Zeitumstellung - Segen oder Fluch?

Zeitumstellung auf Sommerzeit
Alle Jahre wieder erhebt sich zwei Mal die Frage, ob die Zeitumstellung sinnvoll ist und ob man lieber die Winter- oder die Sommerzeit hat. Zwei Stimmen dazu aus der Redaktion.
Martin Bernert

Martin Bernert

Paul Haider

Paul Haider

PRO

Martin Bernert, Ressort Blattmacher

Vor einigen Jahren gab es in mehreren EU-Ländern und im Europäischen Parlament Debatten, ob die jährliche Zeitumstellung beibehalten oder abgeschafft werden soll. Und wenn abschaffen, sollte es dann dauerhaft Sommer- oder Winterzeit geben? 

Daraufhin initiierte die EU-Kommission im Sommer 2018 eine Online-Umfrage, an der 4,6 Millionen Menschen teilnahmen – mehr als an allen anderen EU-weiten Umfragen zuvor. Eine gewaltige Mehrheit (84 Prozent) der Befragten stimmte für eine Abschaffung der Zeitumstellung – allerdings wollten die meisten nicht zurück zur Normalzeit (also Winterzeit), sondern sprachen sich für eine „ständige Sommerzeit“ aus.

• **Aufgabe**: Schreibe den Text über die Zeitumstellung oben im Anschluss an seinen letzten Satz weiter.

• **Datenabschnitt**:
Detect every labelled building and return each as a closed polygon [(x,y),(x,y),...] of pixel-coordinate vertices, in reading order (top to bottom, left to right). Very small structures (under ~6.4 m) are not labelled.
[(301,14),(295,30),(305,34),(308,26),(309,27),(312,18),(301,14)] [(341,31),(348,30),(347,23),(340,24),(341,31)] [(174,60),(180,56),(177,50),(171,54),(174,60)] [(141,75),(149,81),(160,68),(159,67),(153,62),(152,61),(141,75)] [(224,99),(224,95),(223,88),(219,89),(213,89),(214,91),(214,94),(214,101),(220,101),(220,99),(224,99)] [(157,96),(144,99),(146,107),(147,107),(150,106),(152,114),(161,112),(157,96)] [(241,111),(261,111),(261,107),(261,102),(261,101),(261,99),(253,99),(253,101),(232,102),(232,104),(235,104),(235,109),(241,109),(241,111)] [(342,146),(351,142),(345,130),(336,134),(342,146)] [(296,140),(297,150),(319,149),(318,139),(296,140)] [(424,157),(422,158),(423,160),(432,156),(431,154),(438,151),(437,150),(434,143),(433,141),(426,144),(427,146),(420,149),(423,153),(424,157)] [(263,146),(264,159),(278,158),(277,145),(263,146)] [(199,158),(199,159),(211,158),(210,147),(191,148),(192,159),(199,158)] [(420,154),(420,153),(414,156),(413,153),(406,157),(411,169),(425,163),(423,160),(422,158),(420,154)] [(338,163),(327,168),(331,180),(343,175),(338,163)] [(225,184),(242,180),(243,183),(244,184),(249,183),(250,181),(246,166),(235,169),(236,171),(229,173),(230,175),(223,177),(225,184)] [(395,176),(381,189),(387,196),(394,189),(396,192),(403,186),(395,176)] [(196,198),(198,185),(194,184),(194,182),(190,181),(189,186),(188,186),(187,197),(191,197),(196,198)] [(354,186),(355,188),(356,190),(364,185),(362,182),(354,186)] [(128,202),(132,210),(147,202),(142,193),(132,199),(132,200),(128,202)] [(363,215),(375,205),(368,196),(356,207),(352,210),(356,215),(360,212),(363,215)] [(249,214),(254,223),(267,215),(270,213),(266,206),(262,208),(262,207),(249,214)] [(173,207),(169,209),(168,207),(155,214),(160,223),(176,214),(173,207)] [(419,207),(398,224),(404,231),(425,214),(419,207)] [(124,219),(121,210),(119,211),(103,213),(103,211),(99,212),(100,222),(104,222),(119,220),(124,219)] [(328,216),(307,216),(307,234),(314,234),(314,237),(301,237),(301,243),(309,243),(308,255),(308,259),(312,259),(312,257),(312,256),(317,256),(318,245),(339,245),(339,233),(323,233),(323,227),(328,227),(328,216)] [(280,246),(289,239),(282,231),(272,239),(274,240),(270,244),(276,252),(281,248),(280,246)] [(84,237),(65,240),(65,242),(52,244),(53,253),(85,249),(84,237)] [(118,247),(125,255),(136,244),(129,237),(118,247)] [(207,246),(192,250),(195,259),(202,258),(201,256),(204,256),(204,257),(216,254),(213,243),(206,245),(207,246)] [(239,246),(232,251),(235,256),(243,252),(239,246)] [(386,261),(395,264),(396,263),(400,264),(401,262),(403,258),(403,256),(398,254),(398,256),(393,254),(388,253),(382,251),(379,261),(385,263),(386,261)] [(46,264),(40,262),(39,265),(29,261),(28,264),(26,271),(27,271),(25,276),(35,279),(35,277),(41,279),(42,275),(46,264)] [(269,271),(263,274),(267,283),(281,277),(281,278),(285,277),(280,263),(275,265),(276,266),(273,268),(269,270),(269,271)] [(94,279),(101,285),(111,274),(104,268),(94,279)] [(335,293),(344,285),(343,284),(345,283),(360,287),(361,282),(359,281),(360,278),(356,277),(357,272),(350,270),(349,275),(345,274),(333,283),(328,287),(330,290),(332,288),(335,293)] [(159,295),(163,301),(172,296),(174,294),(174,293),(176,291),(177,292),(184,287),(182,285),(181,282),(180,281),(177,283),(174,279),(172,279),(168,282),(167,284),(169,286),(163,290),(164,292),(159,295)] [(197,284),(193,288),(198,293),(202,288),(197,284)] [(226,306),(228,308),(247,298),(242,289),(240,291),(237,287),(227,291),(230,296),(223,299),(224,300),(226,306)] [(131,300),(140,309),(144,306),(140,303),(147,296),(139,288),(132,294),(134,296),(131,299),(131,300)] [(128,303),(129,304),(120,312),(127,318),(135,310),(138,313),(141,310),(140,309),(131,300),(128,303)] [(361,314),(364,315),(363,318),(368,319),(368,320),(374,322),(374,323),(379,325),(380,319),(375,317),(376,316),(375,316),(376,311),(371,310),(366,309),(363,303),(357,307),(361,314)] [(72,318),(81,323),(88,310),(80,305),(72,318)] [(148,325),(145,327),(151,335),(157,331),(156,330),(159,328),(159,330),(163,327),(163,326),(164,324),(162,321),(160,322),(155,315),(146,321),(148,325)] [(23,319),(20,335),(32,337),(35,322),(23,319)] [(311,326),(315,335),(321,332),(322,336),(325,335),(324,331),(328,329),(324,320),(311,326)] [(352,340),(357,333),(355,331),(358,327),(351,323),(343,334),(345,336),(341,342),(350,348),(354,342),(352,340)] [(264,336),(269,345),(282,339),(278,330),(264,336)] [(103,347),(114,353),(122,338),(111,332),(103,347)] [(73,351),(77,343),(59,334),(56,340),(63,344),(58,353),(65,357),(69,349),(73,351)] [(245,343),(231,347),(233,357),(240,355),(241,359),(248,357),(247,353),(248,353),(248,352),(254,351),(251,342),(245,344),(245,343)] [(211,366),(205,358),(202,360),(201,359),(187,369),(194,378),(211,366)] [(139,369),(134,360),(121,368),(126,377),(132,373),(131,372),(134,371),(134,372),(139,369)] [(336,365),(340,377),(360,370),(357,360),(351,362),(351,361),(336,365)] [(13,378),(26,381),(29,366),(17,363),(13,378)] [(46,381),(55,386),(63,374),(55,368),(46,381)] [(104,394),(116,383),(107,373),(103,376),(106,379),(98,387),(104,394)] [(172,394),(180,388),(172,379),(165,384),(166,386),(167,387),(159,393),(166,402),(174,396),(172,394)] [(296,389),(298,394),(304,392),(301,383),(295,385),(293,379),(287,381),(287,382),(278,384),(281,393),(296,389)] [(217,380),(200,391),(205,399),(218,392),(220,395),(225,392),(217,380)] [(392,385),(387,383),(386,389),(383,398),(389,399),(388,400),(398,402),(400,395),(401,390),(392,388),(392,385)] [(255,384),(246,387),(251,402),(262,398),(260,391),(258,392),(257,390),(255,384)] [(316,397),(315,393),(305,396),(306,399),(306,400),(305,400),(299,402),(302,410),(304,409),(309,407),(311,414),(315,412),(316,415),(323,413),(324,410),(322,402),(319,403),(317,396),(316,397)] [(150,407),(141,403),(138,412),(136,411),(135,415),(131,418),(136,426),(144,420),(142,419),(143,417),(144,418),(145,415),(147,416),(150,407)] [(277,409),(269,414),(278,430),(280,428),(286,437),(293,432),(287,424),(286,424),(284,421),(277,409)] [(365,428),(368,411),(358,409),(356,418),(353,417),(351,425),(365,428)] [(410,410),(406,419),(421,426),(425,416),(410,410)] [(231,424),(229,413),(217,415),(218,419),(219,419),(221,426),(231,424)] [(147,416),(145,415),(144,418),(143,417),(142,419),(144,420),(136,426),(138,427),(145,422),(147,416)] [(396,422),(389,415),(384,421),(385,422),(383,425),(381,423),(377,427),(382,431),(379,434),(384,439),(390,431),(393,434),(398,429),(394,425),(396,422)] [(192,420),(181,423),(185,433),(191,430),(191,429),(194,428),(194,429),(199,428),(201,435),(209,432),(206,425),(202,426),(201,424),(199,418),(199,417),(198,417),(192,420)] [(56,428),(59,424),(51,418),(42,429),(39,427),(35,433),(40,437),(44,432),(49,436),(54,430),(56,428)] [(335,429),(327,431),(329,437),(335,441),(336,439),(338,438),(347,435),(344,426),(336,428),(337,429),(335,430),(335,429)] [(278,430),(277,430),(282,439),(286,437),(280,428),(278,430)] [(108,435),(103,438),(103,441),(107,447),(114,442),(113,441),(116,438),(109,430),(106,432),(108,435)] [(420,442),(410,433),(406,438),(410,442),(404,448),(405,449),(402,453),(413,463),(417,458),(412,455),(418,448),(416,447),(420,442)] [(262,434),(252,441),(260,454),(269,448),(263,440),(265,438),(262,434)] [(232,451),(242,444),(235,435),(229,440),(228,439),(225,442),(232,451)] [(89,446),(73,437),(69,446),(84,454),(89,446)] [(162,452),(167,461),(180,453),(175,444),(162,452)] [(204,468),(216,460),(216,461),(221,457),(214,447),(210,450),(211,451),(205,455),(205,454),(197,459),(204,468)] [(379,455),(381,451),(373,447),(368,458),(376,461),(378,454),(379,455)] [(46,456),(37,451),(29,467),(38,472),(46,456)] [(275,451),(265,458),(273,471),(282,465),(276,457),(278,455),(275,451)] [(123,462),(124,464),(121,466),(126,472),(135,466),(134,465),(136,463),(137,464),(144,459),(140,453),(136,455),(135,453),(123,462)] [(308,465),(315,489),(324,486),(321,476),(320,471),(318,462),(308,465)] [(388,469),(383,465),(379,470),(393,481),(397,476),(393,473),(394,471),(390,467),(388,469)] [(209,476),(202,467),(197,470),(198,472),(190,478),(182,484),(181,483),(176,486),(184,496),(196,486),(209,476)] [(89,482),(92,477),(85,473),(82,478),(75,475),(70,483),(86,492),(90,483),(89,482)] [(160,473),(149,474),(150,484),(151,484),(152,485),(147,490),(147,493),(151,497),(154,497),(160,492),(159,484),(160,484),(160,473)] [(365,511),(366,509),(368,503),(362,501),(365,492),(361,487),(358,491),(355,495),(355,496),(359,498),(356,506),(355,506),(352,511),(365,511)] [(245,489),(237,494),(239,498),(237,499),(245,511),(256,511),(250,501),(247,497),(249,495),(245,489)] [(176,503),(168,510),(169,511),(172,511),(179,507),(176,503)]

• **Antwort**:
Und genau das ist der Punkt: Die Europäer haben sich an die Sommerzeit gewöhnt und wollen die lauen Abende mit spätem Sonnenuntergang nicht missen. Das entspricht den Lebensumständen der Menschen – wir gehen später schlafen als die Generationen vor uns und verbringen unsere Freizeit vermehrt unter freiem Himmel.

Darauf haben sich auch viele Branchen der (Freizeit-)Wirtschaft eingestellt, und wir nutzen das Angebot an Gastgärten, Open-Air-Konzerten, Freiluftkinos und anderen abendlichen Outdoor-Aktivitäten nur zu gerne.

Ob die Zeitumstellung jetzt beibehalten oder abgeschafft wird, ist nicht so wichtig. Aber wenn schon etwas abgeschafft werden muss, dann bitte die Winterzeit. Tage, an denen es schon um 17 Uhr stockdunkel ist, sind einfach deprimierend.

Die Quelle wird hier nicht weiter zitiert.